- Collected data entries:
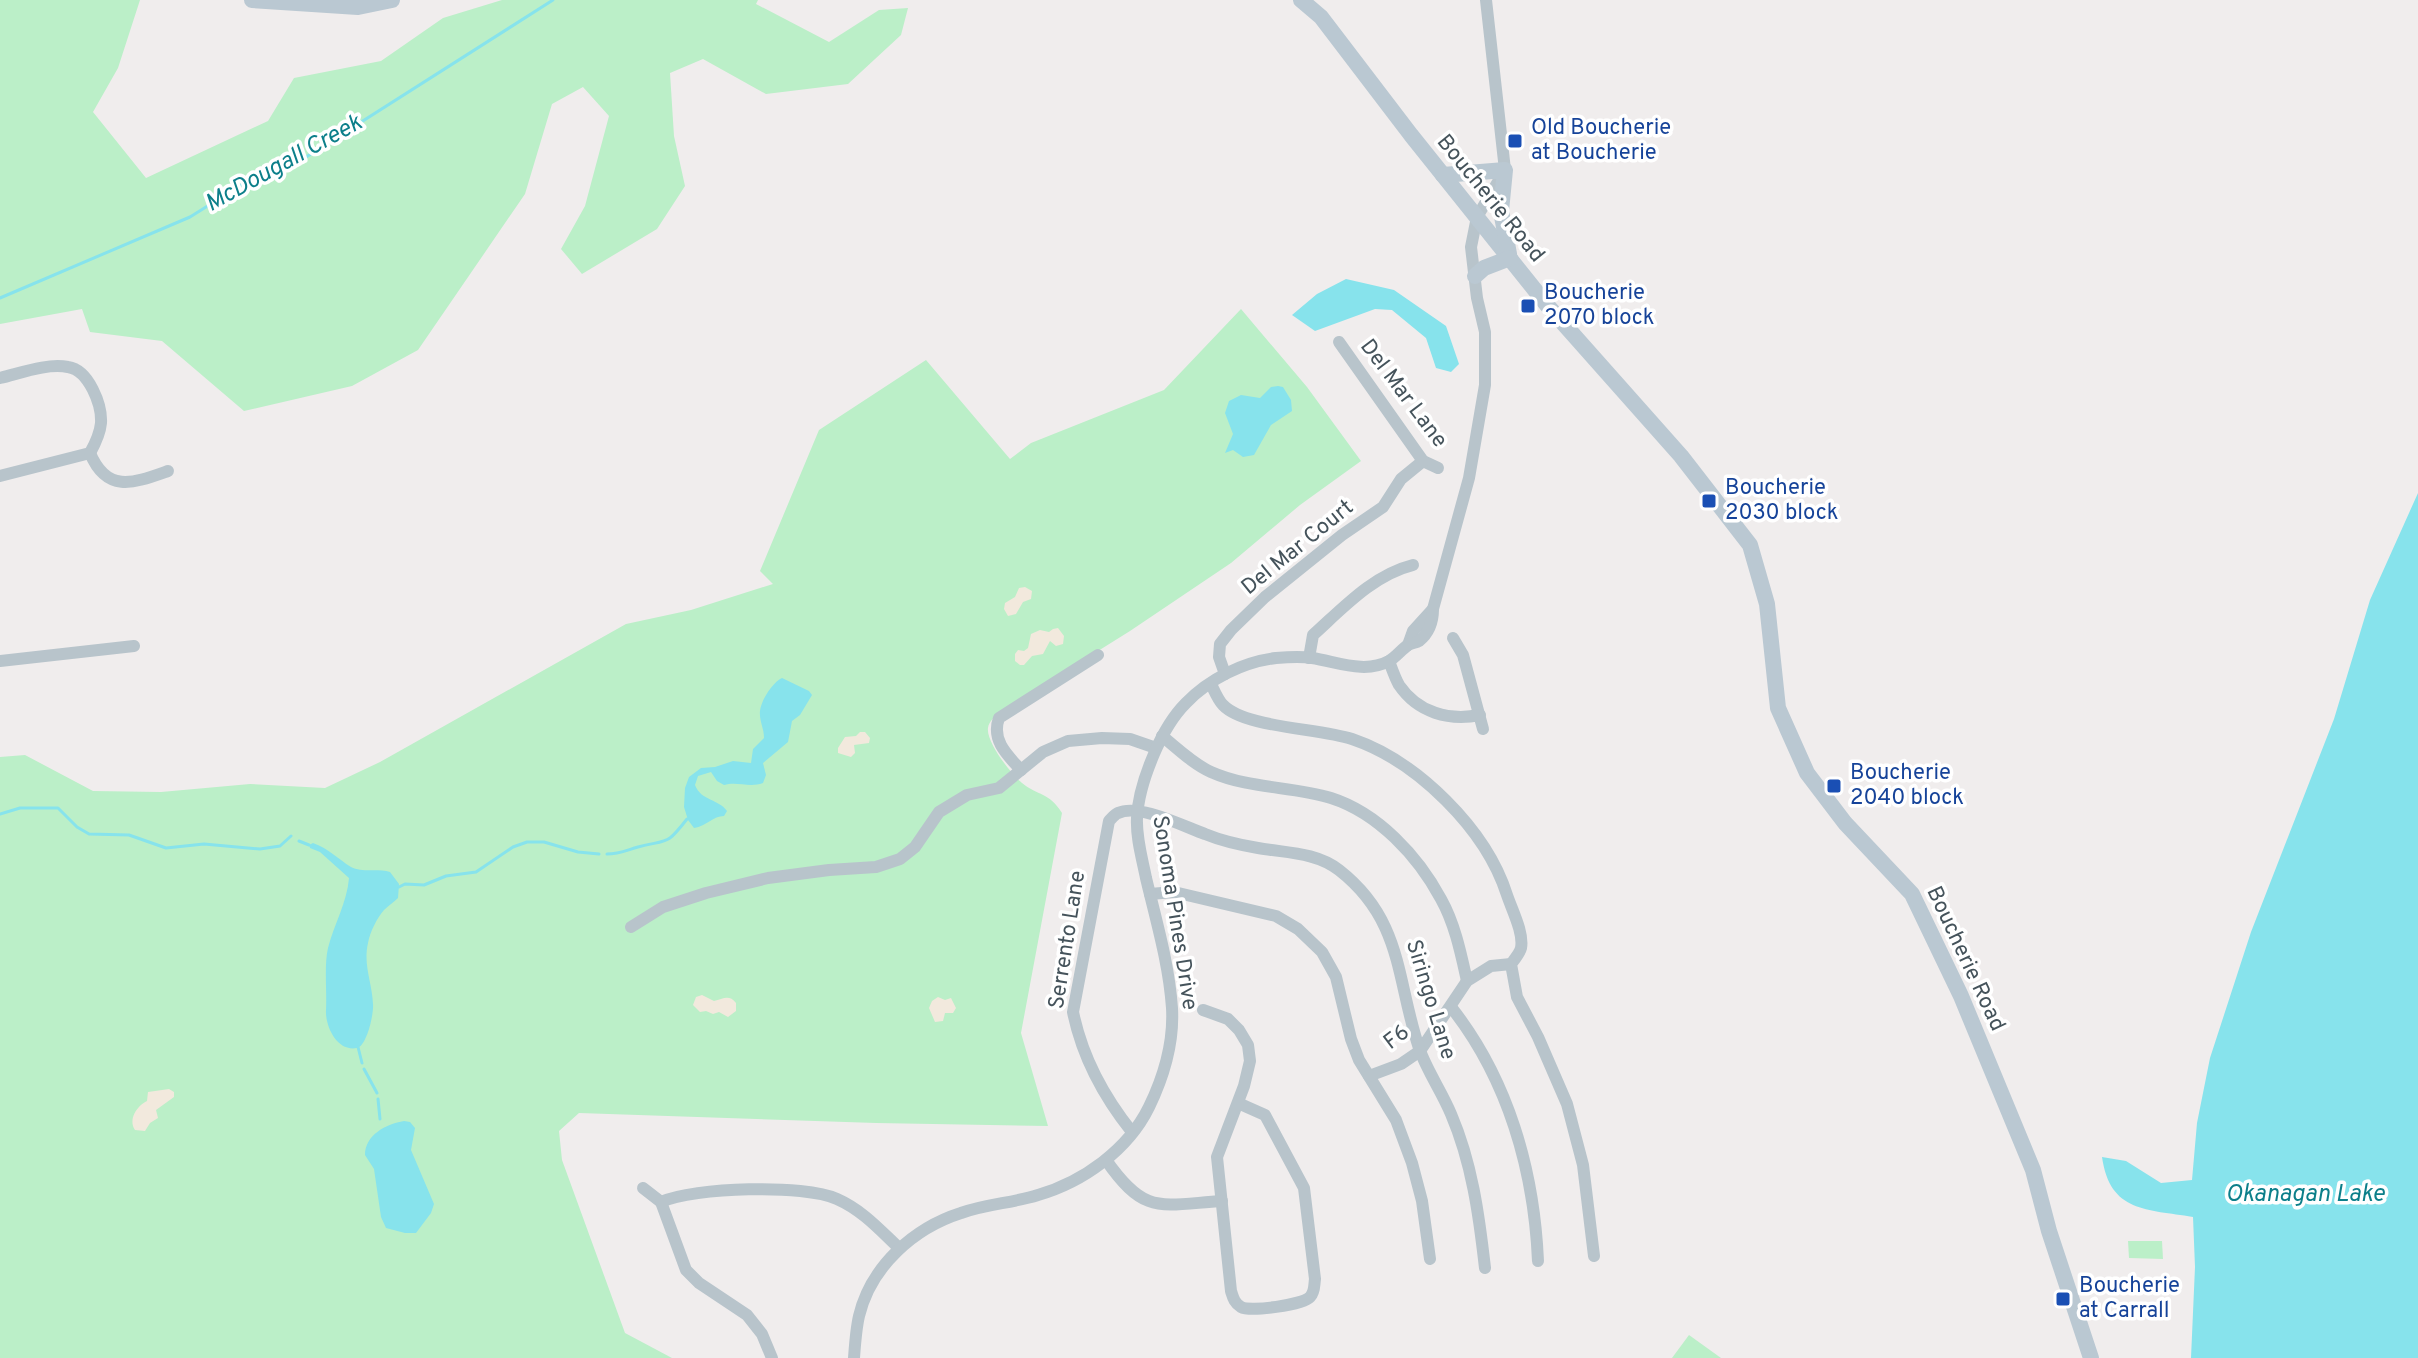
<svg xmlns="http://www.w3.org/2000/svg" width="2418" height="1358" font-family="Overpass,sans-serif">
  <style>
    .green { fill: #bbefc8 }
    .sand { fill: #f2e9dd }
    .water { fill: #87e3ec }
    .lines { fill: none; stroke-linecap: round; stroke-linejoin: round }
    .stream { stroke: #87e3ec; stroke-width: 3 }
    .street { stroke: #b8c4cb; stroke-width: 12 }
    .secondary { stroke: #bac8d2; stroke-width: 16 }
    .transit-dot { fill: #1a4fb4; stroke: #fff; stroke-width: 3 }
    .labels { text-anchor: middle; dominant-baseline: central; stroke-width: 7; stroke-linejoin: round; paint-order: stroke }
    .transit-label { font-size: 22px; fill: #164399; stroke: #fff; text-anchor: start }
    .street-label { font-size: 22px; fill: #45535b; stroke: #fff }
    .water-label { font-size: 24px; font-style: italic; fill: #0c7f8a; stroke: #fff }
  </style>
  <rect width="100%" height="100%" fill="#f0eded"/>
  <g class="green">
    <polygon points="0,0 140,0 118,68 93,112 146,178 268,121 294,78 381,61 443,18 502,0 758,0 756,4 829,42 879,10 908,8 901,35 848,84 766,94 703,59 670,73 674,136 685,186 657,229 582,274 561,249 585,206 609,116 583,87 552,104 525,194 418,350 352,386 244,411 162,341 90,332 82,309 0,324"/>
    <path d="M1241,309L1307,387L1361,461L1300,505L1231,563L1130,631L999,713C994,718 989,721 988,728C986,742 1011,774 1022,783C1038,796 1049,792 1062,813L1021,1033L1048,1126L876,1123L579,1113L559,1131L562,1160L625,1333L672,1358H0V757L25,755L93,791L161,792L250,784L325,788L380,762L626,624L691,610L773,584L760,571L819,430L926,360L1010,459L1031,443L1164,390Z"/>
    <polygon points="2128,1241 2162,1241 2163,1259 2129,1258"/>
    <polygon points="1689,1335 1721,1358 1672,1358"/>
  </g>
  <g class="sand">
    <polygon points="1025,587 1032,591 1031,599 1023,602 1016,614 1008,616 1004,609 1005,603 1015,597 1019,588"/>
    <polygon points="1058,628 1064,636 1063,644 1056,646 1050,641 1043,654 1032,656 1024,665 1020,665 1015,661 1015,654 1018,650 1024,651 1028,648 1031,634 1040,630 1049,632 1053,629"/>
    <polygon points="860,732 865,732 870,738 869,743 854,745 855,753 851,757 838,753 838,748 845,737 856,736"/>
    <path d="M702,995L714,1001C723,999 729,994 736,1003V1011L728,1017L719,1012L713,1014L706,1011L700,1012L693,1005L696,997Z"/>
    <polygon points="938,997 945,1000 951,998 956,1008 953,1013 945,1013 943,1021 935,1022 929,1008 932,1001"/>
    <path d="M169,1089L174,1092V1097L156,1110L158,1118L150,1123L145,1131L135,1130C128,1119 137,1106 147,1101L148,1092Z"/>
  </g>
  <g class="water">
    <polygon points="1346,279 1394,290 1446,326 1459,364 1451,372 1436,368 1426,338 1392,310 1375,309 1315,331 1292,315 1317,294"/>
    <polygon points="1278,386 1283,387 1291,400 1292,411 1271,425 1254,455 1243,457 1233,450 1225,453 1233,434 1225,413 1229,401 1241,395 1260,398 1271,387"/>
    <path d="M2418,493V1358H2191L2195,1267L2193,1217C2147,1209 2110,1213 2102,1157L2126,1161L2161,1183L2192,1180L2197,1123L2210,1058L2251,932L2334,719L2370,600Z"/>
    <path d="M782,678L809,691L812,695L800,715L792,721L788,742L763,763L766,775L763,783C749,788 737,781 724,785L717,781L711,772L698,776L695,785C701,801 719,799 727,811L724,816C713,816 707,826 694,828L688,820L684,807L685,788L689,777L701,768L715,767L733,761L751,763L753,749L764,738C764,728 759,720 760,711C761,700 773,682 782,678Z"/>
    <path d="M313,843C328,848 338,859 351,867C362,873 378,868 390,872L399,884L398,898C394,902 388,906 384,910C377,918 370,932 368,943C363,965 372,982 373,1004C374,1013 367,1046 357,1048C337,1052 325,1026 326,1010C327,991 324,965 328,948C334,924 347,903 349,878L320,852L310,848L309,845Z"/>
    <path d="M404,1121L410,1122L415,1128L411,1150L434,1204L431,1213L416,1233H405L386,1228L381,1217L374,1169L365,1155C365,1135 386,1124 404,1121Z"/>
  </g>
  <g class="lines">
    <g class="stream">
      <polyline points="0,298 190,217 254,177 303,159 553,0"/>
      <polyline points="0,814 20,808 58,808 77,827 89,834 129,835 166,848 204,844 260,849 280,846 291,836"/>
      <polyline points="299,841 309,845"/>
      <path d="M607,854C619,854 627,850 638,847C669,839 666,846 687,819"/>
      <polyline points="399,887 405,884 424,885 446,876 476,872 513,847 527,842 544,842 578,852 599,854"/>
      <polyline points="358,1047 362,1063"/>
      <polyline points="364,1069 377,1093"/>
      <polyline points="378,1099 380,1119"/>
    </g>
    <g class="street">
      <polyline points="1339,342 1423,461 1438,468"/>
      <path d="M0,378C21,373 47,363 68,367C89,370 102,405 101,423C100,434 95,444 90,453L0,476"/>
      <path d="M90,453C107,494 134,483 168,471"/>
      <polyline points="1453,638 1463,655 1483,729"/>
      <polyline points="1408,645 1413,631 1433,609"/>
      <path d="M1309,658L1313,635C1343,608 1373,575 1413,565"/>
      <polyline points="0,661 134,646"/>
      <path d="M1389,661C1392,669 1395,678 1399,685C1418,713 1449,721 1480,715"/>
      <polyline points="1225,674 1219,657 1220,644 1231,630 1265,597 1342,535 1383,507 1401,479 1423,461"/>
      <path d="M1211,684C1214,690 1218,700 1223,705C1245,728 1319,728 1352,739C1417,761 1486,829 1507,895C1512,910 1524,933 1521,948C1520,953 1514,960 1511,964L1517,997L1538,1037L1567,1104L1583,1165L1594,1256"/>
      <path d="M1162,736C1177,748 1193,764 1211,772C1249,789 1292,786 1331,798C1378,813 1418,856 1441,899C1455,924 1461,954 1467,981"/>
      <path d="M1021,770C1007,755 991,740 999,718L1098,655"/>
      <polyline points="1150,894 1174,892 1276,916 1298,929 1322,952 1336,977 1351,1039 1359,1060 1396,1120 1412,1163 1422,1201 1430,1259"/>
      <polyline points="631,927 663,907 706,893 768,878 829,870 876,867 900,859 915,847 939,812 967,795 999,788 1043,752 1068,741 1102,738 1130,739 1156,748"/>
      <path d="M1451,1007C1508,1079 1534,1170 1538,1261"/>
      <path d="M1203,1010L1228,1019L1239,1030L1248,1045L1250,1061L1244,1086L1217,1157L1231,1291C1233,1297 1234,1303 1241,1307C1250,1312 1303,1305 1310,1297C1315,1292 1314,1285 1315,1279L1304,1188L1265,1115L1238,1103"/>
      <polyline points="1369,1076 1401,1064 1420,1051 1467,981 1491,966 1511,964"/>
      <path d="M1132,1132C1104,1097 1082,1056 1073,1012L1109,821C1112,818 1115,814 1118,813C1139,803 1185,827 1205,834C1222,841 1240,845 1258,848C1286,853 1316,852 1339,870C1403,920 1396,979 1419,1048C1427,1071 1442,1092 1451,1114C1472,1163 1479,1215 1485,1268"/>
      <path d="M1106,1160C1145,1216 1160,1205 1222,1201"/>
      <polyline points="643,1188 661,1202"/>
      <path d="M772,1358L762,1334L747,1315L699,1283L686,1270L661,1202C694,1187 804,1184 837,1199C862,1210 879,1229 899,1248"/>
      <path d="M854,1358C855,1344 856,1329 859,1316C871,1266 914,1228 961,1213C986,1204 1013,1203 1038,1195C1083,1182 1128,1150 1149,1107C1164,1076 1174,1043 1172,1008C1169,964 1156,920 1146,878C1142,858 1136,838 1137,818C1138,795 1145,775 1154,754C1162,735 1171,718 1186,703C1209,679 1243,662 1276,658C1287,657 1301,656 1312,658C1338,662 1365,674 1389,661C1396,657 1401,650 1408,645C1411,643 1416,643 1419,641C1429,633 1433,621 1433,609L1469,478L1485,385V332L1477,298L1471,247L1477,217L1505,170L1486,0"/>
    </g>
    <g class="secondary">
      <polyline points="252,0 358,7 392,0"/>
      <polyline points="1301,0 1321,17 1411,135 1547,305 1681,456 1750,545 1767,604 1778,708 1807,773 1845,823 1912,894 1961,996 2033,1170 2049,1231 2091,1358"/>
      <polyline points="1443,175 1505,170 1501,211 1509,254"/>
      <polyline points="1475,276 1484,268 1510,258"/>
    </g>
  </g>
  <g class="transit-dot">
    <rect x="1507" y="133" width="16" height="16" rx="4"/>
    <rect x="1520" y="298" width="16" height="16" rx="4"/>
    <rect x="1701" y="493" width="16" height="16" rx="4"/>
    <rect x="1826" y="778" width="16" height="16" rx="4"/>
    <rect x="2055" y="1291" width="16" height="16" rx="4"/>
  </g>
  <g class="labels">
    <g class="transit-label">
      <text x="1531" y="128">Old Boucherie<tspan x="1531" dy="25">at Boucherie</tspan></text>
      <text x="1544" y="293">Boucherie<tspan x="1544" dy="25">2070 block</tspan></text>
      <text x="1725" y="488">Boucherie<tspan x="1725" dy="25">2030 block</tspan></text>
      <text x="1850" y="773">Boucherie<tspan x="1850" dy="25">2040 block</tspan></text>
      <text x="2079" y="1286">Boucherie<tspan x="2079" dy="25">at Carrall</tspan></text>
    </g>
    <g class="street-label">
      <text transform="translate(1490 199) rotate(51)">Boucherie Road</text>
      <text transform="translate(1403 394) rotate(53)">Del Mar Lane</text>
      <text transform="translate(1298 548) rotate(-39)">Del Mar Court</text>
      <text transform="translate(1174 913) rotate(81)">Sonoma Pines Drive</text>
      <text transform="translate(1068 940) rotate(-81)">Serrento Lane</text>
      <text transform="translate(1965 959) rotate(65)">Boucherie Road</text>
      <text transform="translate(1430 1000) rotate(73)">Siringo Lane</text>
      <text transform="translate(1397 1038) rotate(-37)">F6</text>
    </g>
    <g class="water-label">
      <text transform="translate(284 164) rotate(-29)">McDougall Creek</text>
      <text x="2305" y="1195">Okanagan Lake</text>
    </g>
  </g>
</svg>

- Brief: In the records above, locate every line with the string "lines" and copy it.

- Exercise response:
    .lines { fill: none; stroke-linecap: round; stroke-linejoin: round }
  <g class="lines">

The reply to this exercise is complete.